P. E. M. : Voyez-vous davantage d’approches préemptives aujourd’hui ?

Une majorité des transactions private equity sur lesquelles nous avons travaillé depuis 18 à 24 mois sont des préemptives ou en sont issues.

Quelle en est votre définition ?

On pourrait considérer qu’il y a trois principaux types de préemptives ces derniers temps :

- une offre est présentée et acceptée hors processus de cession,

- une offre est présentée hors processus de cession mais elle en déclenche un, le cédant souhaitant « benchmarker » cette offre non sollicitée,

- en cours de processus de cession organisé, une offre préemptive peut également intervenir avant la date prévue de remise des offres fermes, par exemple.

Quels sont les prérequis du point de vie juridique ?

En principe – et sous réserve des clauses d’inaliénabilité applicables aux actionnaires majoritaires, ce qui est plutôt rare – les pactes d’actionnaires permettent à l’actionnaire majoritaire d’emporter la cession de l’ensemble des actionnaires et, ainsi, d’accepter une offre préemptive.
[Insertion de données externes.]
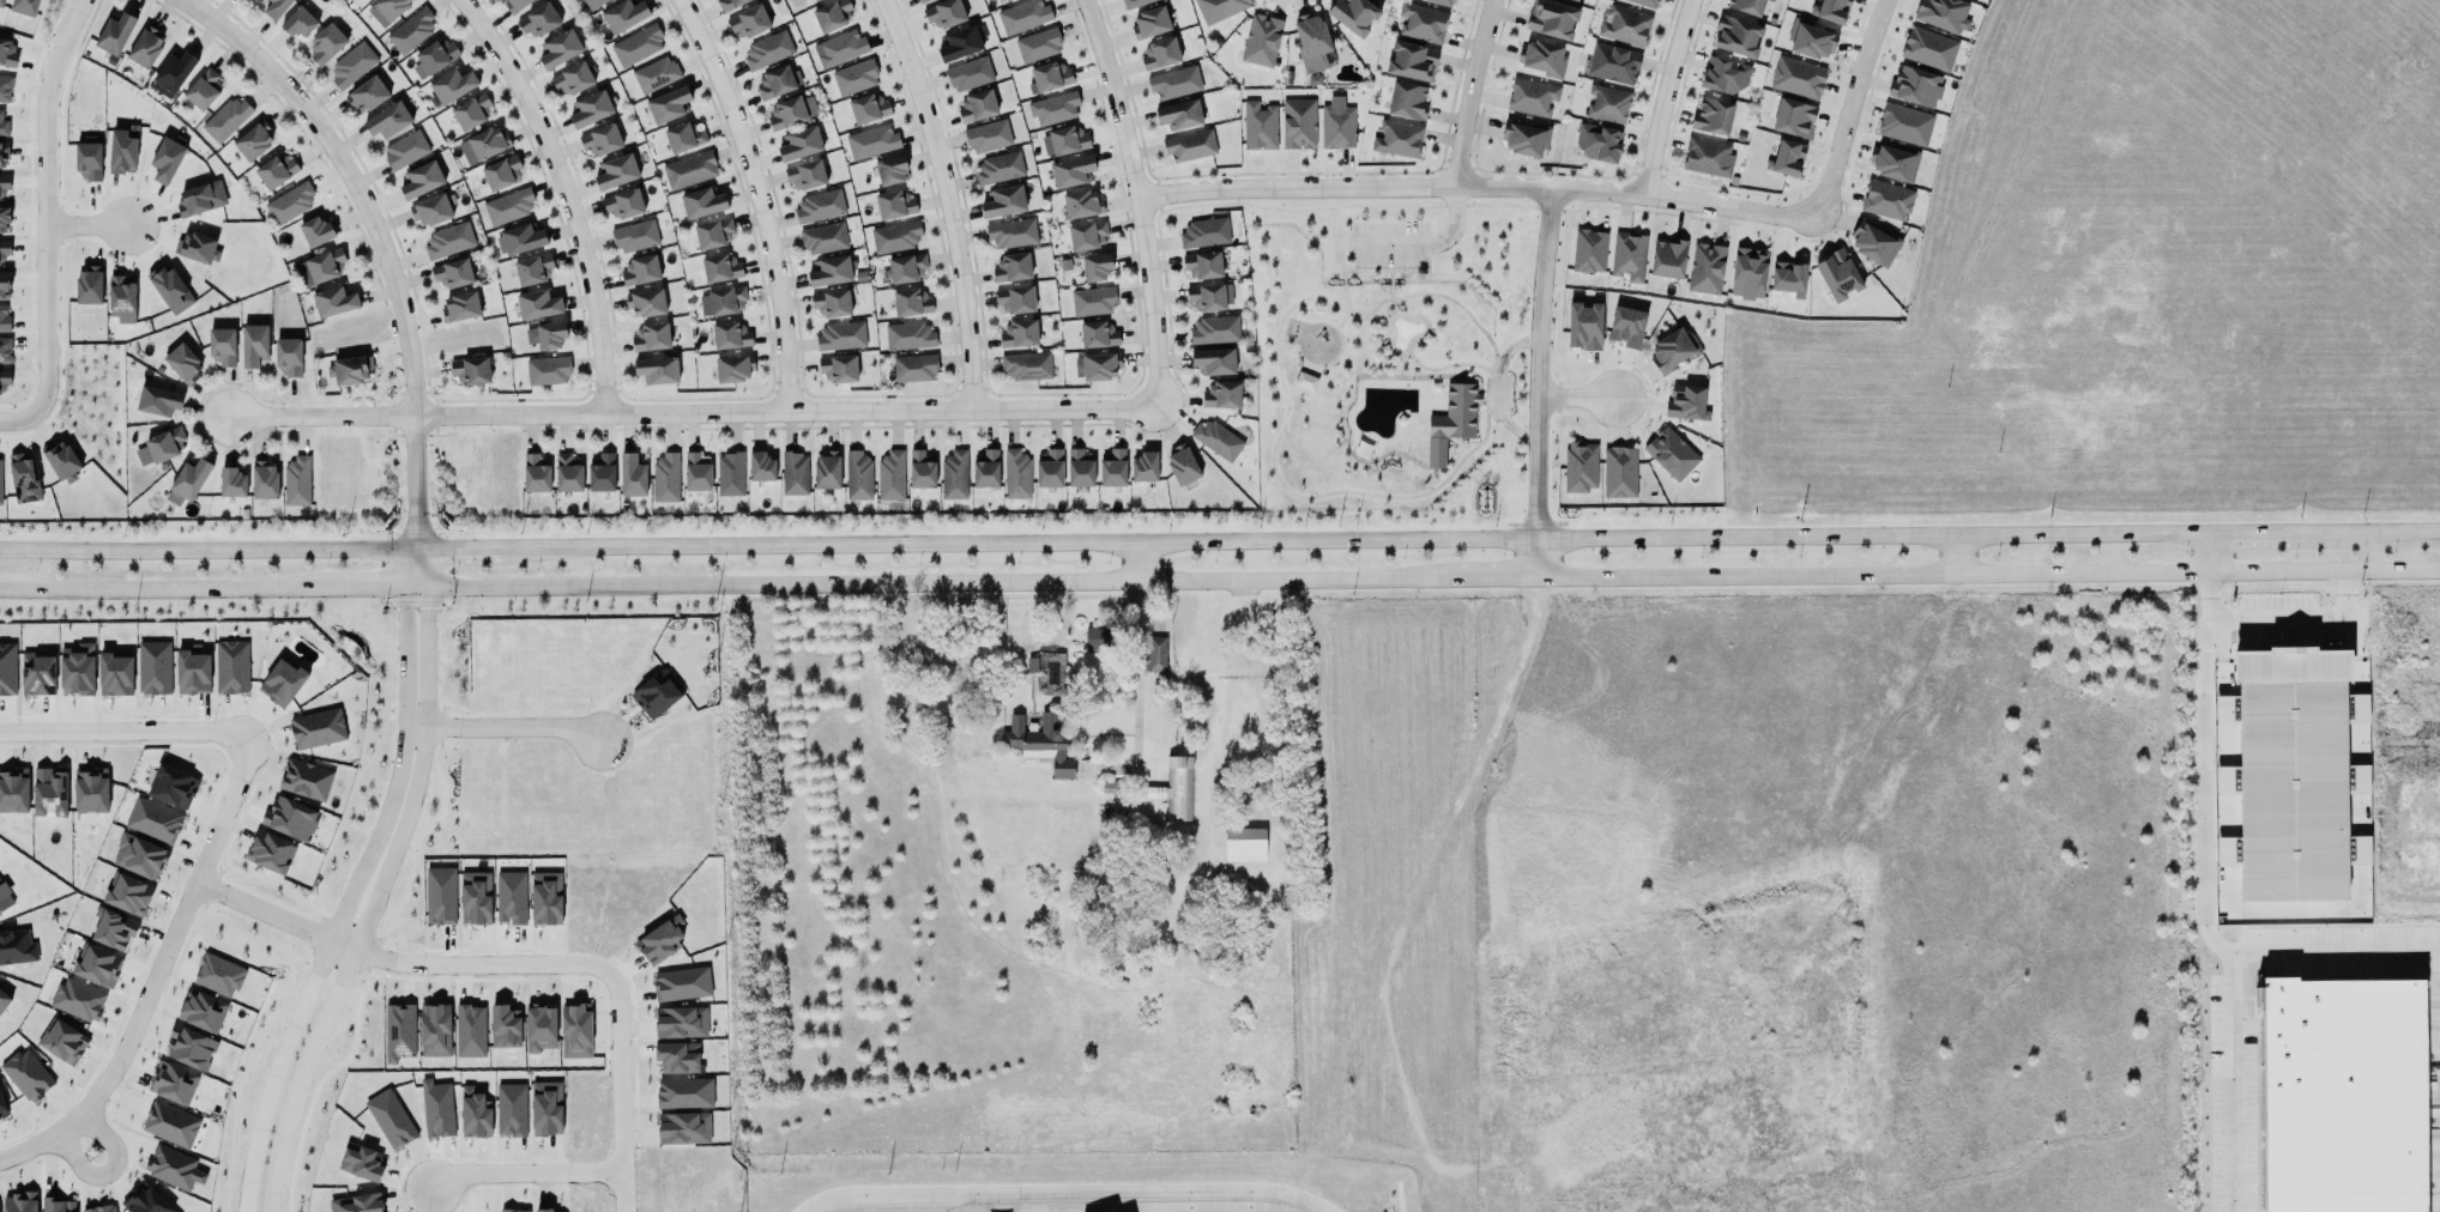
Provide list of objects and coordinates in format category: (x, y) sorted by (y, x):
building: (814, 0)
building: (1007, 0)
building: (1573, 0)
building: (1770, 0)
building: (2, 1)
building: (920, 1)
building: (1440, 2)
building: (591, 3)
building: (1131, 3)
building: (1644, 3)
building: (514, 4)
building: (727, 4)
building: (1747, 6)
building: (25, 7)
building: (273, 7)
building: (1217, 9)
building: (383, 10)
building: (624, 12)
building: (1828, 12)
building: (945, 13)
building: (1939, 14)
building: (832, 15)
building: (1353, 15)
building: (1023, 16)
building: (538, 19)
building: (1149, 19)
building: (1549, 19)
building: (1420, 21)
building: (749, 22)
building: (296, 23)
building: (1625, 26)
building: (114, 30)
building: (411, 31)
building: (1736, 36)
building: (1255, 38)
building: (1807, 40)
building: (959, 42)
building: (1308, 42)
building: (145, 44)
building: (324, 44)
building: (637, 44)
building: (1038, 45)
building: (839, 46)
building: (557, 49)
building: (765, 49)
building: (1924, 49)
building: (7, 53)
building: (1160, 54)
building: (433, 57)
building: (1540, 58)
building: (1410, 61)
building: (1611, 62)
building: (352, 65)
building: (967, 73)
building: (172, 74)
building: (655, 74)
building: (1723, 74)
building: (571, 75)
building: (1049, 76)
building: (855, 77)
building: (1794, 77)
building: (451, 81)
building: (778, 82)
building: (1172, 82)
building: (1913, 88)
building: (5, 89)
building: (201, 89)
road: (1468, 93)
building: (367, 95)
road: (1665, 96)
building: (1532, 97)
building: (668, 99)
building: (1405, 100)
building: (1605, 103)
building: (976, 104)
building: (589, 106)
building: (866, 108)
building: (1052, 108)
building: (469, 112)
building: (791, 112)
building: (1179, 115)
building: (1711, 116)
building: (387, 117)
building: (1789, 118)
building: (227, 119)
building: (1297, 121)
building: (1901, 123)
building: (1337, 124)
building: (3, 125)
building: (1259, 126)
building: (682, 133)
building: (1523, 134)
building: (986, 135)
building: (1396, 138)
building: (599, 140)
building: (1063, 140)
building: (251, 141)
building: (871, 141)
building: (486, 143)
building: (800, 144)
building: (1189, 144)
building: (1596, 145)
building: (123, 150)
building: (405, 150)
building: (3, 155)
building: (1783, 156)
building: (1708, 157)
building: (88, 159)
building: (166, 160)
building: (1891, 163)
building: (999, 168)
building: (687, 169)
building: (891, 170)
building: (1070, 171)
building: (273, 172)
building: (616, 172)
building: (502, 173)
building: (805, 176)
building: (419, 180)
building: (3, 187)
road: (1594, 190)
road: (566, 195)
building: (701, 198)
building: (1002, 198)
building: (201, 199)
road: (758, 199)
building: (893, 201)
road: (948, 201)
road: (1139, 201)
building: (289, 202)
building: (1883, 202)
building: (623, 204)
building: (1081, 204)
building: (816, 205)
building: (508, 207)
road: (1342, 207)
building: (431, 211)
road: (38, 215)
building: (4, 220)
road: (82, 226)
building: (711, 227)
building: (314, 232)
building: (1205, 233)
building: (1012, 234)
building: (632, 235)
building: (1085, 235)
building: (894, 236)
road: (379, 239)
building: (522, 239)
building: (823, 239)
building: (449, 241)
parking lot: (1387, 243)
building: (1871, 245)
road: (1422, 246)
building: (198, 247)
building: (1584, 248)
building: (4, 249)
building: (1626, 255)
building: (1664, 261)
building: (718, 264)
building: (1203, 265)
building: (1094, 267)
building: (319, 268)
building: (904, 268)
building: (1011, 268)
building: (531, 269)
building: (1702, 269)
building: (640, 270)
road: (1395, 270)
building: (451, 272)
building: (830, 272)
building: (1744, 273)
building: (1835, 275)
building: (1785, 277)
building: (4, 285)
building: (89, 286)
building: (171, 289)
road: (1388, 292)
building: (725, 297)
building: (1205, 297)
road: (1314, 297)
building: (121, 299)
building: (1016, 300)
building: (334, 302)
building: (1092, 302)
building: (645, 303)
building: (911, 303)
building: (831, 304)
building: (536, 305)
building: (460, 307)
road: (1343, 315)
building: (4, 318)
building: (1584, 321)
building: (1627, 326)
building: (1215, 330)
building: (551, 331)
water park: (1402, 331)
building: (727, 333)
building: (907, 334)
building: (1017, 334)
building: (1095, 334)
building: (839, 335)
building: (648, 337)
building: (253, 340)
road: (1406, 344)
building: (220, 346)
building: (4, 348)
building: (1672, 351)
building: (287, 353)
park: (1388, 359)
building: (1214, 361)
building: (1095, 362)
building: (183, 363)
building: (657, 365)
building: (1024, 365)
road: (1444, 365)
building: (913, 366)
building: (733, 367)
road: (1308, 368)
building: (836, 369)
building: (349, 371)
building: (470, 371)
building: (547, 371)
building: (4, 377)
building: (1304, 381)
road: (1535, 383)
road: (1496, 385)
building: (1219, 394)
road: (1573, 395)
building: (157, 396)
road: (1483, 399)
building: (1686, 403)
road: (1490, 409)
road: (691, 413)
road: (1499, 415)
building: (1450, 421)
building: (1211, 439)
building: (160, 447)
building: (1669, 451)
building: (62, 459)
building: (1180, 465)
building: (1578, 465)
building: (761, 467)
building: (825, 467)
building: (1076, 467)
building: (1144, 467)
building: (695, 468)
building: (1110, 468)
building: (1049, 469)
building: (921, 470)
building: (984, 471)
building: (728, 472)
building: (1619, 472)
building: (536, 473)
building: (601, 473)
building: (794, 473)
building: (1014, 474)
building: (565, 475)
building: (954, 475)
building: (632, 476)
building: (858, 476)
building: (891, 476)
building: (23, 477)
building: (665, 478)
building: (262, 481)
building: (297, 481)
building: (186, 482)
building: (0, 483)
building: (230, 483)
road: (1433, 485)
road: (2377, 531)
road: (2258, 532)
road: (1358, 539)
road: (207, 549)
road: (464, 549)
road: (1957, 555)
road: (1140, 561)
road: (2202, 565)
road: (420, 568)
road: (1986, 574)
road: (1495, 578)
road: (940, 583)
road: (2340, 583)
road: (161, 588)
road: (373, 588)
road: (2272, 620)
building: (1096, 639)
building: (1156, 656)
building: (1031, 665)
building: (232, 667)
building: (154, 668)
building: (193, 670)
building: (38, 674)
building: (115, 674)
road: (1137, 675)
building: (282, 683)
building: (656, 695)
building: (316, 726)
road: (501, 726)
road: (168, 733)
building: (1040, 743)
road: (396, 768)
building: (2293, 772)
building: (306, 780)
building: (172, 784)
building: (1112, 786)
building: (1175, 789)
building: (91, 790)
building: (13, 791)
building: (50, 791)
road: (411, 792)
building: (290, 818)
building: (154, 820)
building: (1245, 845)
building: (270, 852)
building: (140, 857)
building: (128, 894)
building: (509, 894)
building: (4, 895)
building: (440, 896)
building: (475, 898)
building: (546, 898)
road: (2198, 921)
road: (290, 922)
building: (113, 929)
building: (660, 941)
building: (15, 945)
road: (2331, 954)
building: (96, 965)
building: (219, 975)
building: (680, 982)
road: (606, 987)
building: (3, 995)
building: (78, 1000)
building: (0, 1007)
building: (201, 1008)
road: (137, 1016)
building: (681, 1022)
building: (434, 1025)
building: (505, 1027)
building: (540, 1028)
building: (470, 1031)
building: (399, 1032)
building: (575, 1032)
building: (62, 1041)
building: (190, 1048)
building: (678, 1057)
building: (27, 1075)
building: (172, 1083)
road: (266, 1089)
building: (2336, 1092)
building: (684, 1093)
road: (293, 1095)
building: (546, 1108)
building: (2, 1109)
building: (474, 1114)
building: (171, 1124)
building: (684, 1129)
building: (172, 1167)
road: (105, 1169)
road: (517, 1175)
road: (1062, 1191)
building: (20, 1200)
building: (145, 1200)
building: (357, 1204)
building: (58, 1205)
building: (101, 1209)
building: (514, 1210)
building: (543, 1210)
Du point de vue de l’acquéreur, une offre préemptive est généralement précédée d’un accord avec le management sur les termes de son réinvestissement et de la finalisation d’un financement le plus ferme possible.

En effet, les seules conditions acceptées par un cédant dans le cadre d’une offre préemptive sont généralement celles liées à l’obtention de l’approbation de l’acquisition par les autorités de contrôle des concentrations et des investissements étrangers.

Votre conseil pour une préemptive réussie ?

Il faut faire attention aux objectifs divergents entre l’actionnaire majoritaire et le management – notamment en termes de valorisation – qui peuvent conduire un candidat à ne pas maximiser les chances de succès de son offre préemptive.

La fermeté du financement est bien sûr également un élément clé.